Le Pain des petits oiseaux 1911


Un film d'Albert Capellani avec Stacia Napierkowska et Edmond Duquesne

Un vieux monsieur qui va donner du pain aux petits oiseaux dans un parc y rencontre une jeune fille affamée (S. Napierkowska). Il décide de l'héberger. Il est pianiste et accompagne une danseuse. La jeune fille montre des dispositions à la danse...

Stacia Napierkowska était une célèbre danseuse de l'Opéra-Comique lorsque Capellani l'embaucha pour jouer dans plusieurs de ses films. Si dans Notre-Dame de Paris (1911) du même Capellani, elle surjoue son Esmeralda, elle est bien plus convaincante dans ce court-métrage. Sa jeune fille des rues se transforme en star de la danse avec conviction et naturel. La rencontre entre son bienfaiteur et elle se déroule dans un parc parisien, sur un banc. Capellani prend même le temps de nous montrer le champ et le contre-champ du vieux pianiste sur son banc. Le reste de l'histoire nous montre l'ascension de la nouvelle étoile de la danse où évidemment le corps gracile et agile de Stacia fait merveille. Puis, après une longue séparation, elle retrouve son bienfaiteur sur le même banc et cette fois-ci, c'est elle qui va prendre soin de lui. On retrouve les mêmes gestes: elle lui offre son manteau comme lui l'avait fait lors de leur première rencontre. C'est à nouveau un petit film parfaitement équilibré et superbement réalisé.

L'Epouvante 1911


Un film d'Albert Capellani avec Mistinguett et Emile Milo

Un actrice (Mistinguett) de retour du théâtre découvre un voleur caché sous son lit...

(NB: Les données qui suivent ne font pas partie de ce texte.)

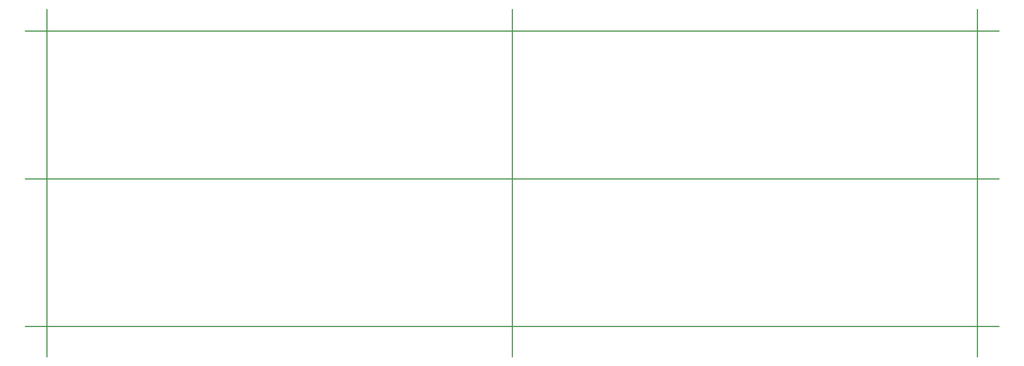
<source format=gm1>
G04*
G04 #@! TF.GenerationSoftware,Altium Limited,Altium Designer,19.1.5 (86)*
G04*
G04 Layer_Color=16711935*
%FSLAX25Y25*%
%MOIN*%
G70*
G01*
G75*
%ADD36C,0.01000*%
D36*
X842520Y-27559D02*
Y287402D01*
X0Y-27559D02*
Y287402D01*
X421260Y-27559D02*
Y287402D01*
X-19685Y133858D02*
X862205D01*
X-19685Y267717D02*
X862205D01*
X-19685Y0D02*
X862205D01*
X0Y133858D02*
X421260D01*
X0Y0D02*
Y133858D01*
X421260Y0D02*
Y133858D01*
X0Y0D02*
X421260D01*
X0Y267717D02*
X421260D01*
X0Y133858D02*
Y267717D01*
X421260Y133858D02*
Y267717D01*
X0Y133858D02*
X421260D01*
X842520D02*
X421260D01*
X842520Y267717D02*
Y133858D01*
X421260Y267717D02*
Y133858D01*
X842520Y267717D02*
X421260D01*
X842520Y0D02*
X421260D01*
X842520Y133858D02*
Y0D01*
X421260Y133858D02*
Y0D01*
X842520Y133858D02*
X421260D01*
M02*

</source>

Ce court-métrage de Capellani offre de nombreux aspects inattendus pour un film réalisé à la fin de 1910. Sur une trame fort simple, Capellani varie les points de vue et réussi à créer le suspense. L'actrice se couche et allume une cigarette. A ce moment-là, la caméra réalise un travelling arrière révélant la présence du voleur sous son lit. Elle jette une allumette et voit, avec effroi, une main sortir sous son lit et s'en saisir. Le plan est réalisé en plongée et en gros-plan, offrant déjà une sorte de vue subjective ce qui est fort rare à l'époque. Puis, le suspense s'accroit alors que le voleur s'échappe par la fenêtre et grimpe sur le toit. Accroché à une gouttière, il risque de mourir quand sa victime compatissante l'aide à remonter à l'aide d'un rideau. Tout cela est filmé avec un montage fort habile et élaboré pour l'époque. Mistinguett est parfaitement naturelle et occupe l'écran avec son charisme habituel. Un cout-métrage qui montre la très grande maîtrise de Capellani chez Pathé.